Муся вдохнула ещё раз, после чего приняла воспитательный вид и уверенно распорядилась:
— А теперь давай рассказывай.
— Что именно рассказывай?
— Что у тебя стряслось? Ты почему сорвался с места? Почему не позвонил и телеграмму не прислал? Это что ещё за бегство с места преступления?
— Папина жена, — неубедительно промямлил я, — кровотечение… реанимация…
— Она жива?
— Слава Богу, уже всё в порядке.
— Стоп-стоп-стоп. Котик, папина жена, больница, тётю жалко, но ты-то тут при чём?!
— Папа думал, что всё. Не маме же ему звонить?
— Хорошо, это ваши семейные дела, я в них не лезу. — Муся махнула рукой, улыбнулась и тут же вновь насторожилась. — Но всё-таки, котик, скажи. Ты же с поезда хотел ко мне? Ты как вообще-то, в больницу сегодня успел?
— Успел. Там уже всё улеглось, — неумело отоврался я.
— Ну, как скажешь. Улеглось так улеглось. — В голосе послышалось обиженное недоверие, но Муся никогда не требует прямого ответа, если ты не хочешь говорить — не говори.
Мы не спеша спустились к набережной, долго стояли над серой рекой, ели жирный ледяной пломбир с густым земляничным сиропом и пили полусладкое шампанское (другого Муся, к сожалению, не признавала, вкус у неё, несмотря на торговых родителей, был вполне себе сельскохозяйственный). Шампанское шипело и взрывалось пузырьками. Я рассказывал о чём попало — о субботниках в совхозном поле, позволявших натаскать провизии на всю неделю — недоспелых крупных помидоров, чеснока, колючих огурцов и кабачков; о том, как тяжёлая рыба сверкает боками, а крючок впивается в её костистую губу; о калмыцких недокормленных коняшках, которые дрожат под седоком. Начал было про ночные разговоры пастухов, но почему-то вспомнил, как подслушал «строгих юношей», и сбился.
Муся вопросительно взглянула на меня.
— Котик, ты чего какой-то стал недобрый. Не такой, как всегда. Что-то случилось?
— Нет-нет, ничего, просто одичал в степи! — я вяло попытался уклониться.
— Точно ничего? Хорошо, попытаюсь поверить.

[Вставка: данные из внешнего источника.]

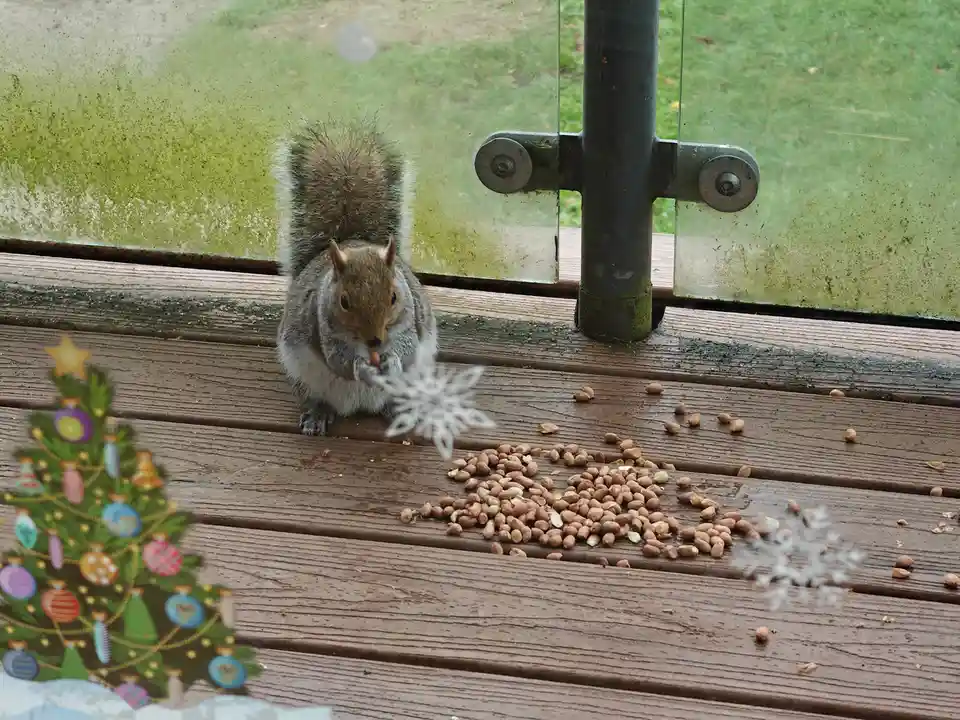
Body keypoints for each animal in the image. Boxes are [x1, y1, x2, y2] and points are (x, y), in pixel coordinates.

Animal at [274, 118, 438, 436]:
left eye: (394, 296)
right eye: (344, 302)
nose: (375, 342)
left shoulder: (408, 318)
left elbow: (408, 347)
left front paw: (393, 361)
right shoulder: (322, 323)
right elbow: (337, 359)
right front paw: (360, 367)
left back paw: (399, 409)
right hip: (303, 375)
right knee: (317, 397)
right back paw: (317, 413)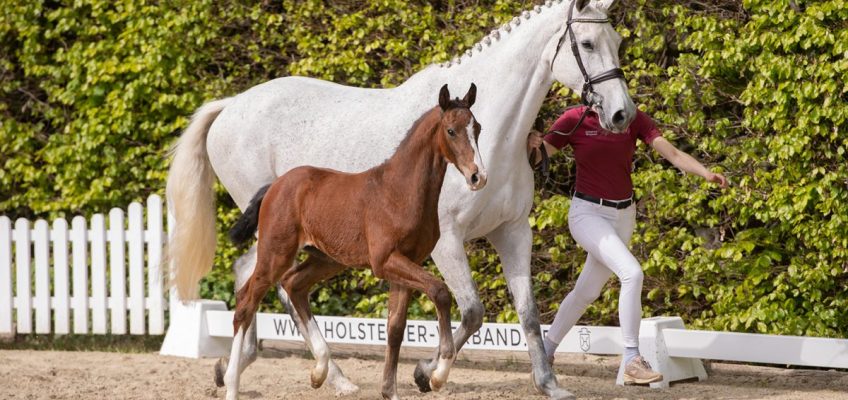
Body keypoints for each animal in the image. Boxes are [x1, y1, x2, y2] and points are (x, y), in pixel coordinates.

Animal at [222, 83, 486, 398]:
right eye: (451, 131)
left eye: (477, 128)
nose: (478, 176)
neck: (400, 191)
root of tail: (275, 185)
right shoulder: (385, 261)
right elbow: (440, 292)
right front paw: (437, 375)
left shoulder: (405, 264)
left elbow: (395, 328)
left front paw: (391, 391)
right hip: (275, 253)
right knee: (246, 302)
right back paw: (231, 385)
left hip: (326, 259)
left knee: (294, 285)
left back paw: (319, 372)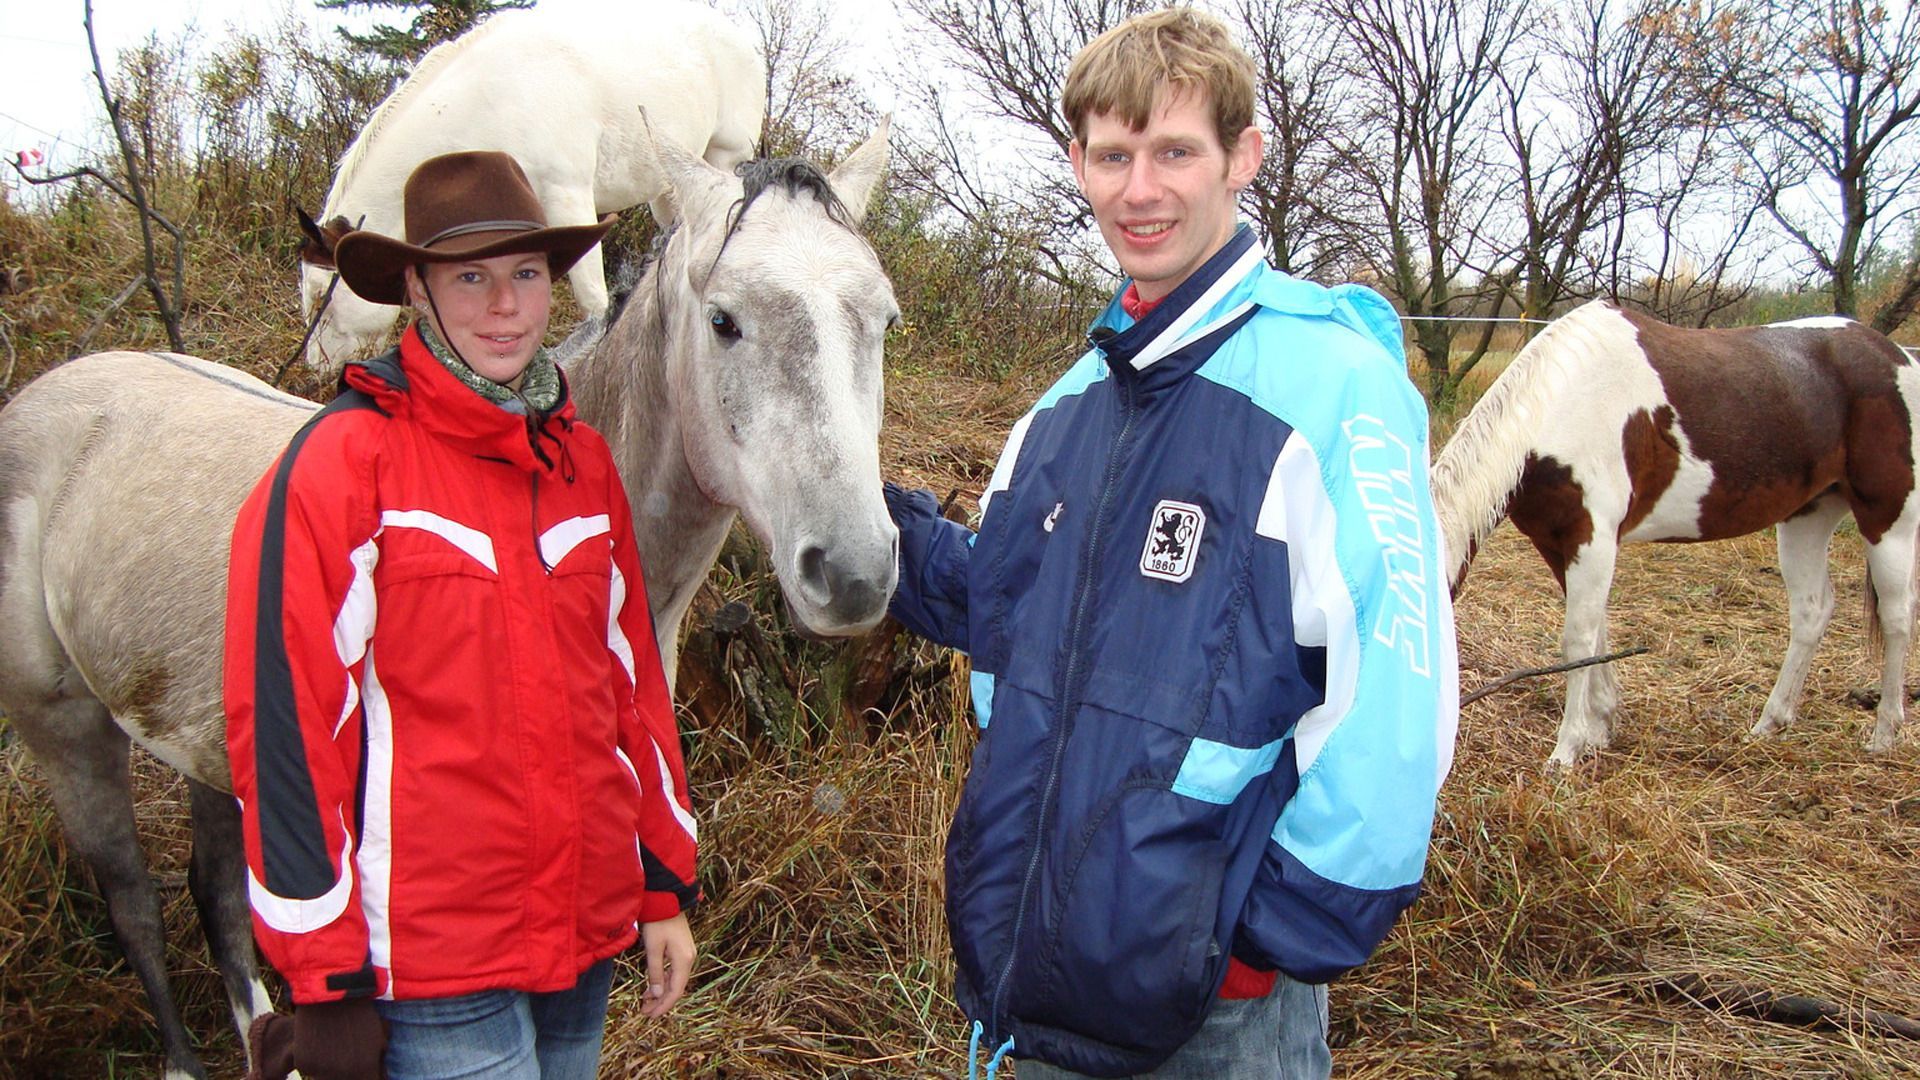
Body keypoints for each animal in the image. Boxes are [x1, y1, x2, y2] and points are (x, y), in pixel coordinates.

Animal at [0, 123, 894, 1076]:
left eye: (883, 320)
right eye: (724, 320)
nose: (854, 571)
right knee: (131, 897)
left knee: (220, 899)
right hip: (67, 731)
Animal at [295, 2, 760, 367]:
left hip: (725, 157)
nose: (318, 369)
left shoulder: (569, 197)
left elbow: (595, 301)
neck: (489, 99)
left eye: (320, 296)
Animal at [1443, 297, 1920, 760]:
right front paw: (1600, 727)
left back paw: (1883, 734)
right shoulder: (1556, 543)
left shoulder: (1592, 540)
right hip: (1808, 516)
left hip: (1889, 518)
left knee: (1897, 615)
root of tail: (1896, 354)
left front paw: (1566, 750)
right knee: (1811, 610)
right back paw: (1770, 723)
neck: (1561, 411)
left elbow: (1578, 639)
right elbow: (1597, 633)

На пути к театру пьяненькая Муся напевала Пугачёву и Валерия Леонтьева, миллион, миллион, миллион алых роз, та-та, та-та повторю, какое-то сердце, любовь подарю; хохотала без причины, громко, так что оглядывались прохожие, говорила:
— А куда ты меня ведёшь? А что мы будем делать?
— Сюрприз, — буркал я.
— Котинька, скажи мне, а какой сюрприз? Я люблю сюрпризы! Ну скажи, какой?
— Не скажу.
Я отвык от вечернего летнего света. В степи всё было просто, по-армейски, в семь пятнадцать пополудни солнце выключали из розетки и врубали снова вместе с гимном, в шесть утра: союз нерушимый республик свободных сплотила навеки великая Русь. А тут светились контуры домов, вдоль них прогуливались контурные люди; вестибюль метро, подсвеченный оранжевым вечерним светом, напоминал античную ротонду на закате. Муся продолжала лепетать; мне это было не слишком приятно. Я не мог понять, что происходит, кто эти юноши в майках, почему она о них не говорит, и чувствовал себя полнейшим идиотом. Скорей бы в темень зрительного зала, там не нужно работать лицом. А потом, уже дома, обдумать.

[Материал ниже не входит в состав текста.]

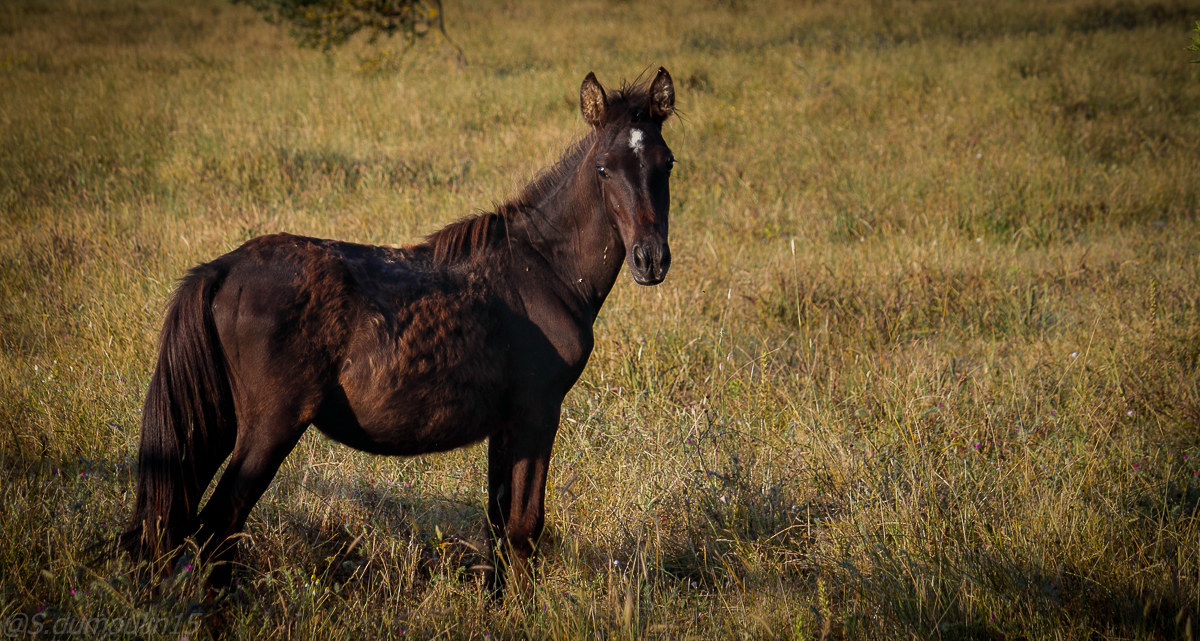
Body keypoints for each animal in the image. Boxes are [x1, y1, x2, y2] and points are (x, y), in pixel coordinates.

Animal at [120, 67, 677, 594]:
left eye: (666, 163)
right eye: (603, 167)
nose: (650, 260)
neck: (543, 268)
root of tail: (222, 269)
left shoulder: (506, 425)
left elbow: (497, 526)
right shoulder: (538, 415)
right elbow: (524, 528)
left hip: (216, 425)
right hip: (268, 429)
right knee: (218, 527)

Вот мы замерли на остановке. Вот переключился светофор. Посмотрели налево, направо, соблюдаем правила дорожного движения. Подошли к облезлому театру. Почему-то возле входа не было толпы надеющихся дам и молодящихся интеллигентных ухажёров, пожилой номенклатурной профессуры и узнаваемых директоров продмагов, исполненных наивного высокомерия. Только странный дядечка в дурацкой полотняной кепке, который притулился возле кассы, старательно сливаясь с общим фоном, словно ящерка, прилипшая к стене.
Я изучил июльскую афишу и понял, что непоправимым образом ошибся. «Гамлета» давали вчера, а сегодня никакой Высоцкий нам не светит, как не светит всю ближайшую неделю; Шекспира в следующий раз покажут в олимпийский День театра.
Остаётся слишком долгих девять дней.
— Муська, я лопухнулся, прости. Хотел повести на Высоцкого, а вон как вышло.
— Ничего, — ответила она. — Отложим, целая жизнь впереди. Ты же не отменишь приглашение?
— Если достану билеты.
Дядечка, стоявший возле кассы, сделал странное движение и, не отлипая от стены, резко наклонился.